In WW2, when HMS Dorsetshire left Cape Town for Devonport, she was sent to help convince the French sailors in East Africa to either hand over their ships or scuttle them. Whether the sailors agreed with the Vichy government or not, sailors become attached to their ship and their shipmates and the idea of deliberately sinking her, or even handing her over without a fight is abhorrent. The French naturally resisted and sent out two submarines to teach the intruders a lesson but the captain was to crafty and Dorsetshire to quick and agile to be caught and survived. The French then sent a few aircraft out and it was in chasing those off that Vernon Brill's gun, P1, the first 4" on the port side, suffered a misfire and, instead of calling 'misfire and letting it cool, Vernon opened the breach and the shell fell out and burned his legs badly. That's how he came to be airlifted in an old Walrus float plane to hospital, as I mentioned earlier. It is when you start putting down notes like this that you realise you have a story on your hands.

Sunday, 4 December 2016

I left Vernon Brill half way up the mast of HMS Dorsetshire waiting for the rating he was relieving climbing out of the barrel like crows nest. As he hung on there, one hand on a rung, the other grabbing the stay, he could see the ship bury her bows into a big Atlantic wave, the mast swung forward and he had to hold on tighter to prevent being cast off . Looking down he was sure the bows would keep on diving under and under but then, the bows lifted, showered white water along the decks and he was pressed against the crosstrees as the mask flicked back. When the waves were coming from the side, one moment there would be nothing below but a wave and he hung on tight, the wire strands of the stay biting into his hand, trying to hold on with his feet as the mast started to come upright and leave him hanging. When the mast was upright, he could relax, with the steel deck and bridge structure under him but, a few breaths later, he would be pressed against the rising mast with nothing but the sea below.

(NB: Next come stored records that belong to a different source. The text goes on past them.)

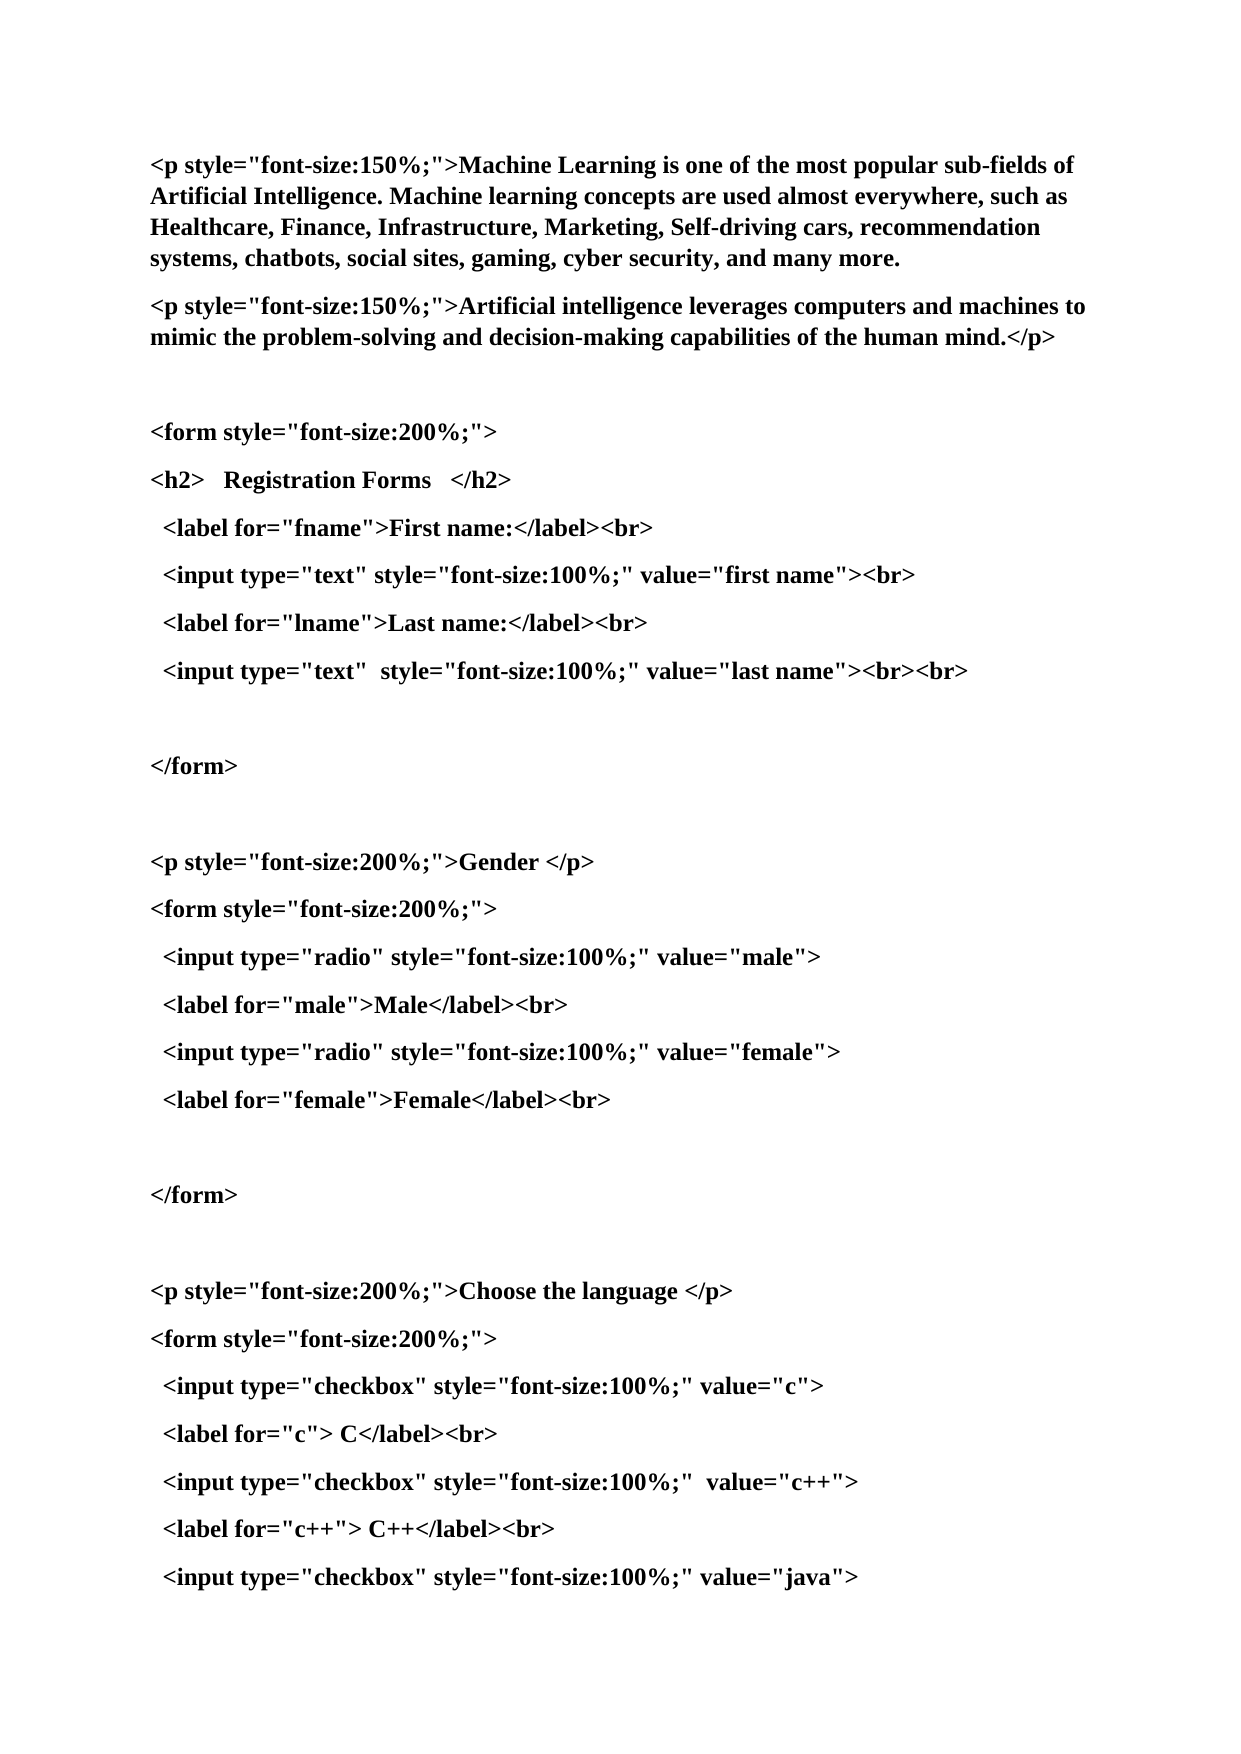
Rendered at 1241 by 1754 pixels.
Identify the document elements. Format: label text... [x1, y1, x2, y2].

text <input type="radio" style="font-size:100%;" value="male"> [150, 942, 1090, 971]
text <form style="font-size:200%;"> [150, 1324, 1090, 1352]
text <label for="lname">Last name:</label><br> [150, 608, 1090, 637]
text </form> [150, 1181, 1090, 1209]
text <input type="radio" style="font-size:100%;" value="female"> [150, 1037, 1090, 1066]
text <input type="checkbox" style="font-size:100%;" value="java"> [150, 1562, 1090, 1591]
text <h2> Registration Forms </h2> [150, 465, 1090, 494]
text <label for="male">Male</label><br> [150, 990, 1090, 1018]
text <label for="fname">First name:</label><br> [150, 513, 1090, 541]
text <input type="text" style="font-size:100%;" value="first name"><br> [150, 560, 1090, 589]
text </form> [150, 751, 1090, 780]
text <input type="text" style="font-size:100%;" value="last name"><br><br> [150, 656, 1090, 684]
text <p style="font-size:200%;">Gender </p> [150, 847, 1090, 875]
text <p style="font-size:200%;">Choose the language </p> [150, 1276, 1090, 1305]
text <input type="checkbox" style="font-size:100%;" value="c++"> [150, 1467, 1090, 1496]
text <label for="c"> C</label><br> [150, 1419, 1090, 1448]
text <p style="font-size:150%;">Artificial intelligence leverages computers and machines to mimic the problem-solving and decision-making capabilities of the human mind.</p> [150, 291, 1090, 351]
text <label for="female">Female</label><br> [150, 1085, 1090, 1114]
text <form style="font-size:200%;"> [150, 417, 1090, 446]
text <label for="c++"> C++</label><br> [150, 1514, 1090, 1543]
text <form style="font-size:200%;"> [150, 894, 1090, 923]
text <p style="font-size:150%;">Machine Learning is one of the most popular sub-fields of Artificial Intelligence. Machine learning concepts are used almost everywhere, such as Healthcare, Finance, Infrastructure, Marketing, Self-driving cars, recommendation systems, chatbots, social sites, gaming, cyber security, and many more. [150, 150, 1090, 272]
text <input type="checkbox" style="font-size:100%;" value="c"> [150, 1371, 1090, 1400]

Once inside the barrel, he was connected by a voice tube with a mouth he spoke into to the bridge. Being there on your own was a bit frightening but - you get used to it, Vernon commented.

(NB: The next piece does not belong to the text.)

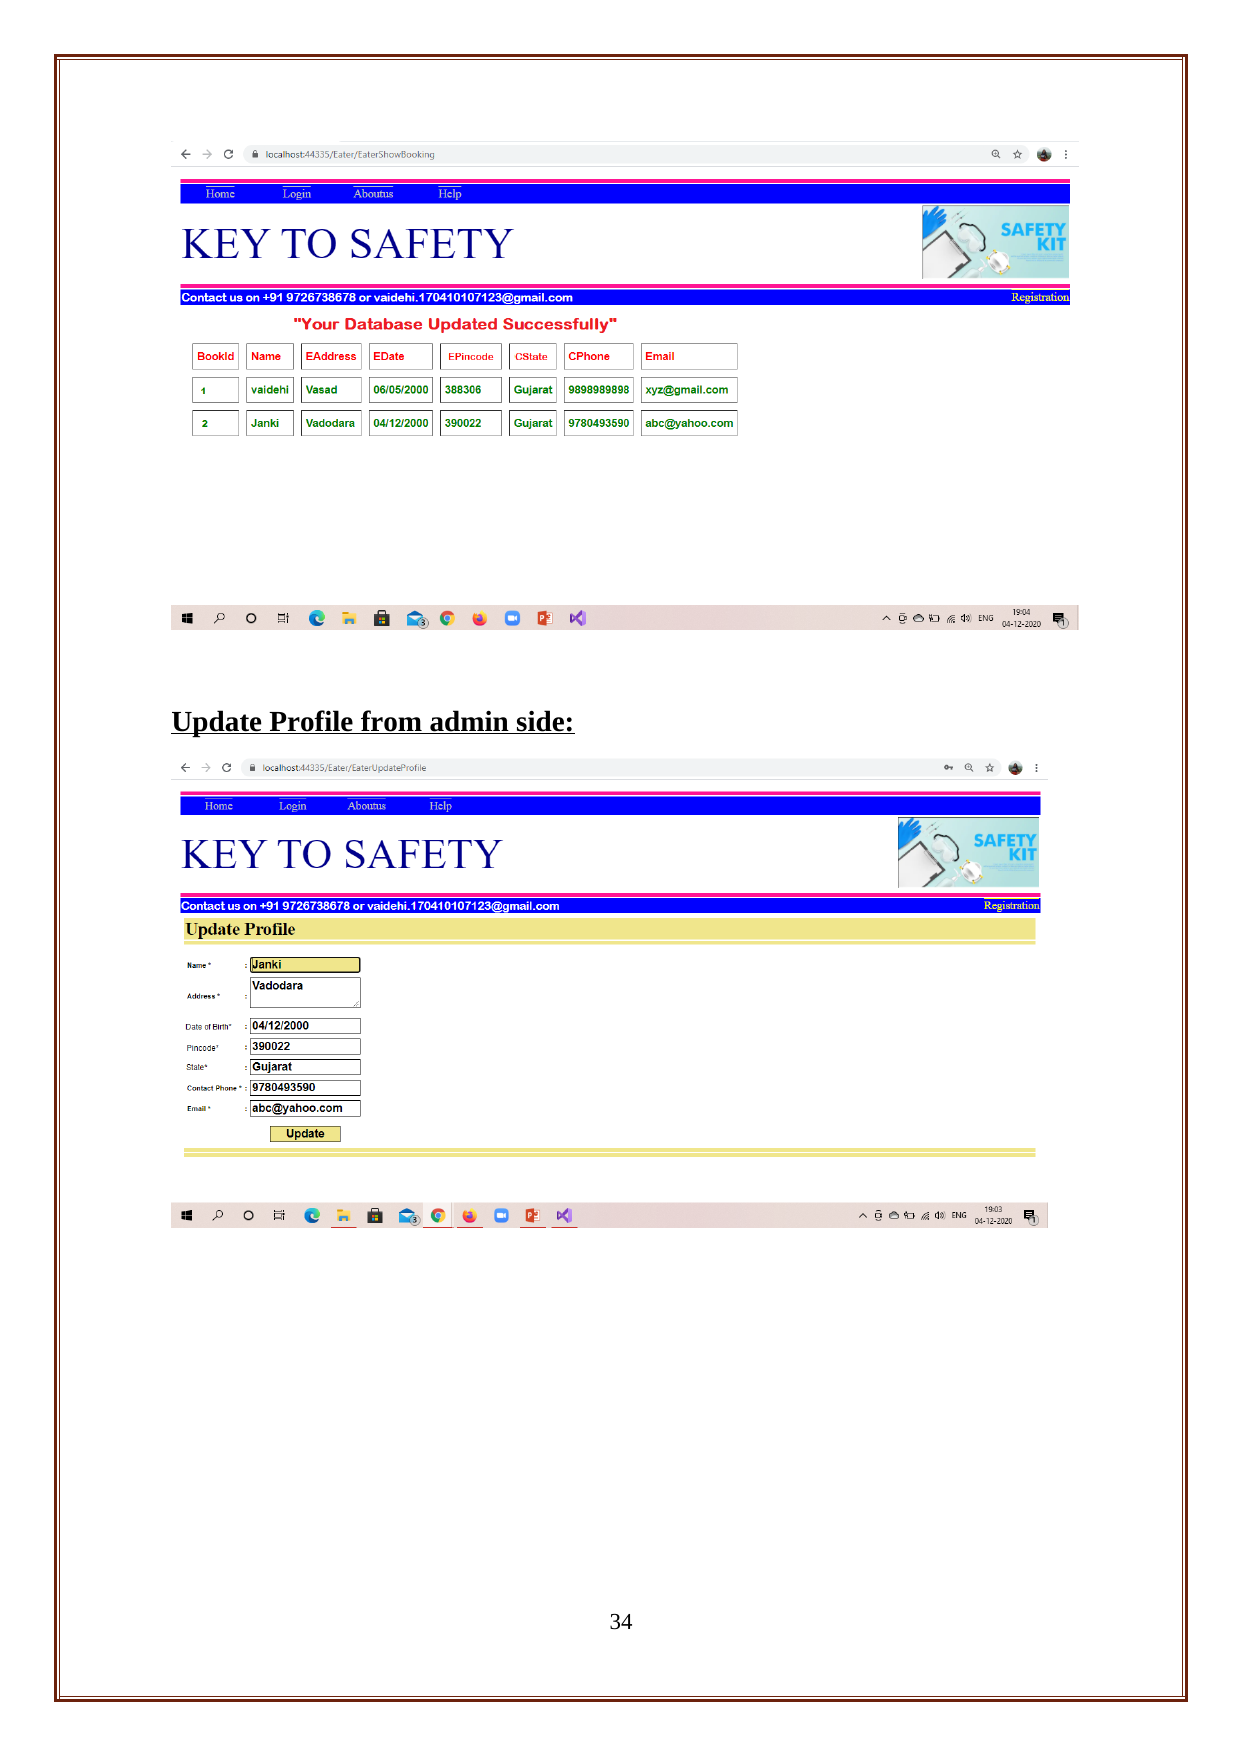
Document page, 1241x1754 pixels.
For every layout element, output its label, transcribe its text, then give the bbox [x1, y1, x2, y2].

text Update Profile from admin side: [171, 704, 1069, 737]
picture [171, 757, 1048, 1228]
picture [171, 141, 1079, 630]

The picture, taken around the late 1990's, is Vernon with the last of his old shipmates. Vernon is on the left with his woundded hand behind his shipmates back.

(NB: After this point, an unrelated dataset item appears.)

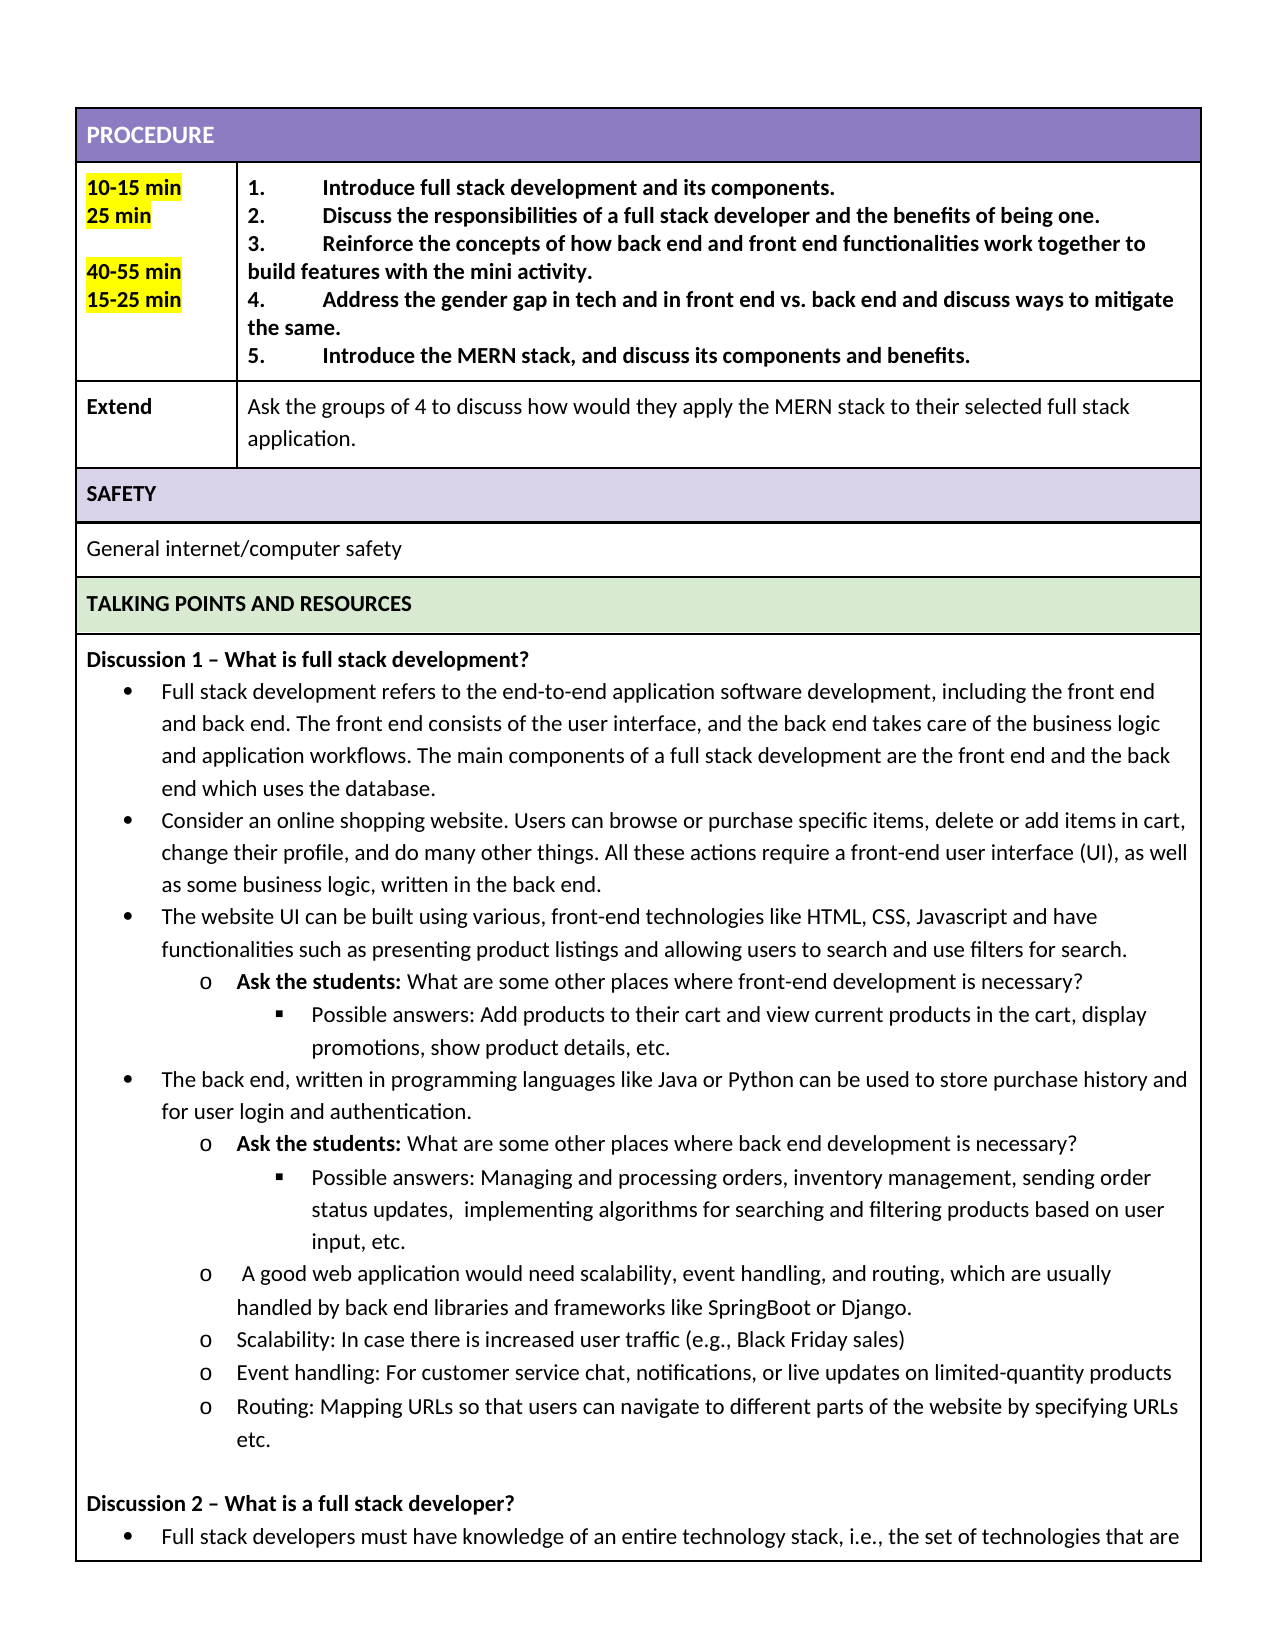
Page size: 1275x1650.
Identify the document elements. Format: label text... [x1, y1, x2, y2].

http://www.amazon.co.uk/King-Kaiser-Rebellion-Sullatober-Dalton-ebook/dp/B00OHU6T5Y/ref=sr_1_7?s=digital-text&ie=UTF8&qid=1452518897&sr=1-7shows

Thursday, 1 December 2016

I've found the notes I made about the chap who became involved in the Bismark, so let me start at the beginning. The dorsetshire heavy cruiser was on her way from her station in China to a refit in Devonport, when she called in at Cape Town. She was short of 15 gunnery ratings and Vernon Brill transferred from the South African Navy to the Royal Navy as a rating. His first 'adventure' was climbing the mast to the lookout position in a kind of barrel half way up the mast. To get up there, he had to climb up the mast on metal rungs till he reached the crosstrees - a wooden boom held horizontal by wire stays. Once up he had to grab a stay and hang on while the chap he was relieving told him anything of interest, then climbed out of the barrel and allowed Vernon to climb in. It wasn't much better when you got in, Vernon told me.